MreB, A Prokaryotic Actin Homologue, Contributes To Cell Stiffness In E. Coli

Abstract

Genetic and microscopy studies have shown that the newly discovered bacterial cytoskeleton is essential for the maintenance of cell shape in many prokaryotes. Moreover, the localization of different components of the cytoskeleton correlates with the localization of cell-wall-synthesis enzymes and of newly added cell-wall material. These correlations suggest that the cytoskeleton controls cell shape by regulating the location of cell-wall synthesis. However, whether the cytoskeleton also applies mechanical forces inside of cells is unknown. To address this issue, a quantitative measurement of the role of cytoskeletal proteins in cell mechanics is needed.We used an optical trap to measure the elasticity of live E. coli cells.
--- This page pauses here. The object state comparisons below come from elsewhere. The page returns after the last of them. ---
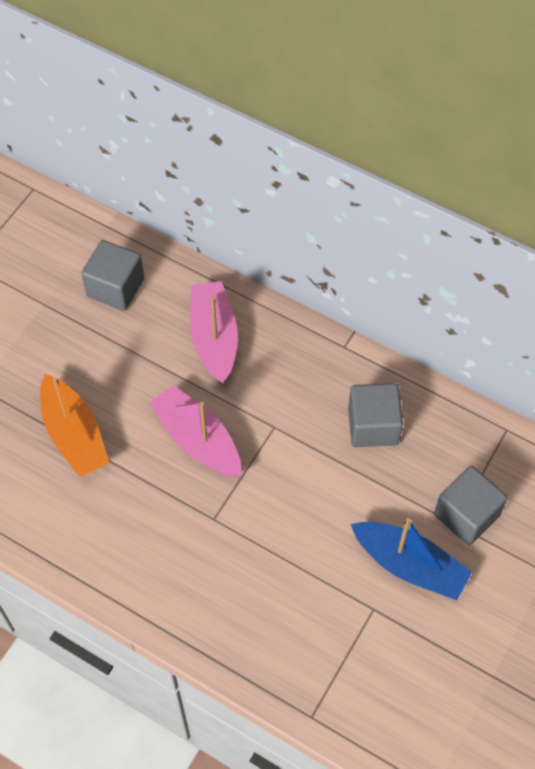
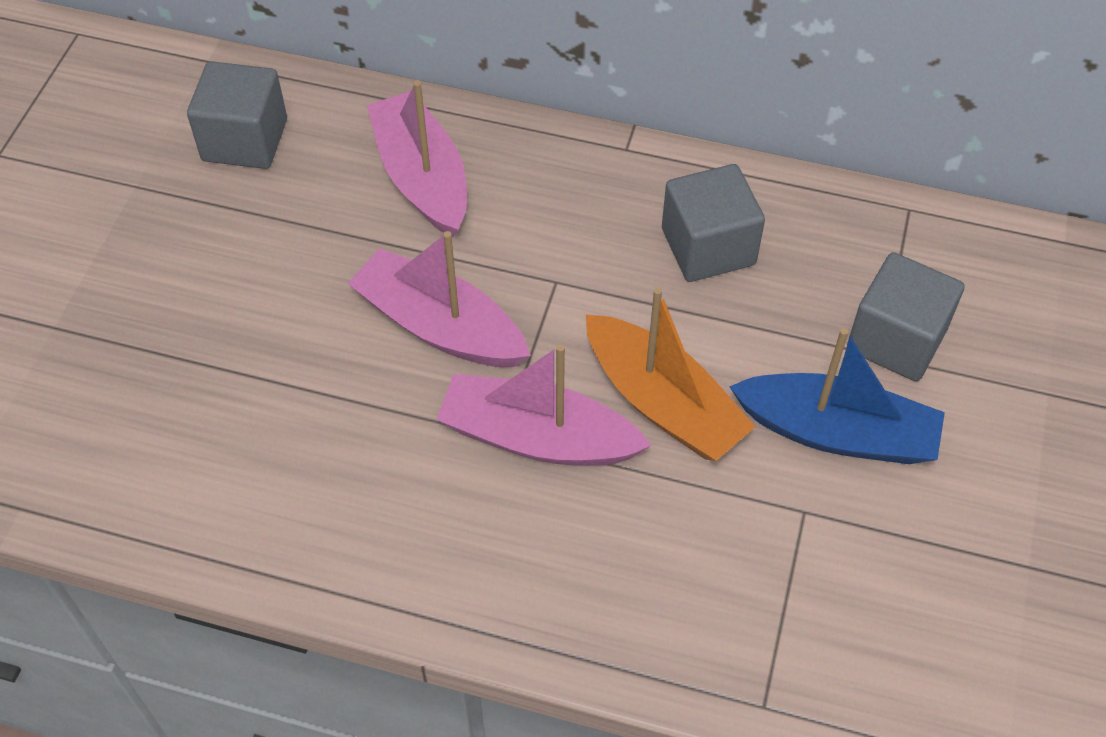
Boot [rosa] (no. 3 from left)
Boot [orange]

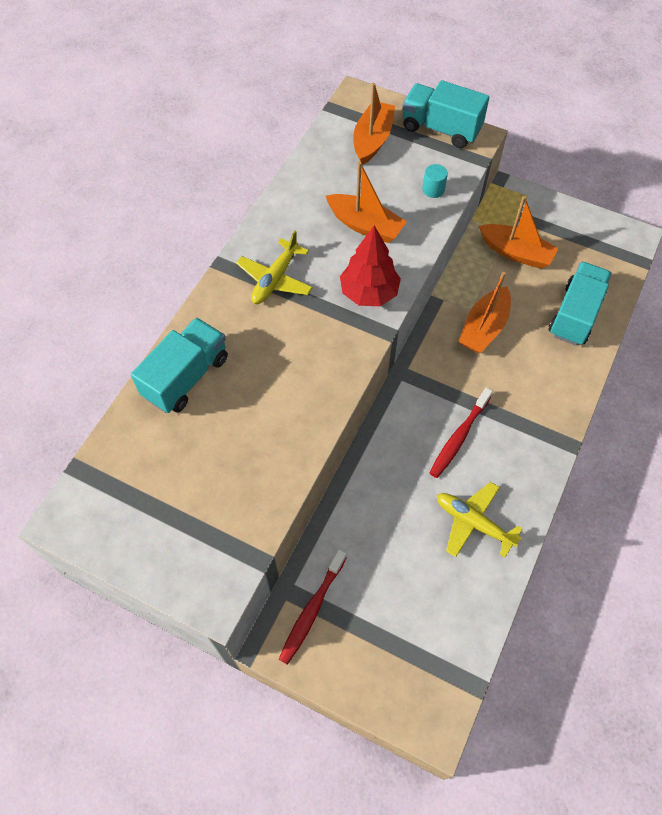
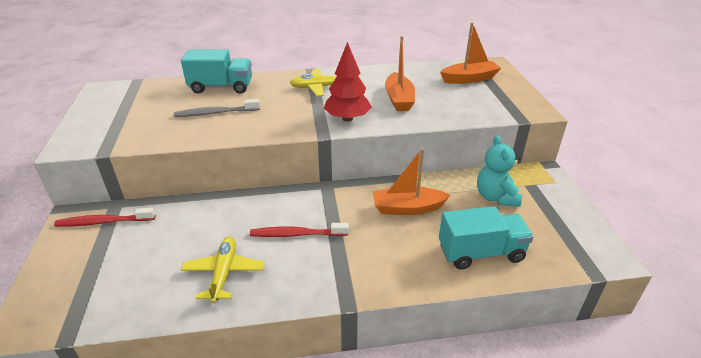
Zahnbürste [grau]
Teddybär [türkis]
Lastwagen [türkis] (no. 2 from left in the first image)
Vollzylinder [türkis]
Upon the addition of A22, a drug that promotes the disassembly of MreB filaments, cells become significantly weaker in their resistance to cell bending. This effect is reversible, and cells recover wild-type stiffness when A22 is removed from the environment. Our results show that MreB, a bacterial actin homologue, contributes as much to the stiffness of a cell as the peptidoglycan cell wall. This is the first direct evidence that the bacterial cytoskeleton contributes to the mechanical integrity of a cell in much the same way as it does in eukaryotes.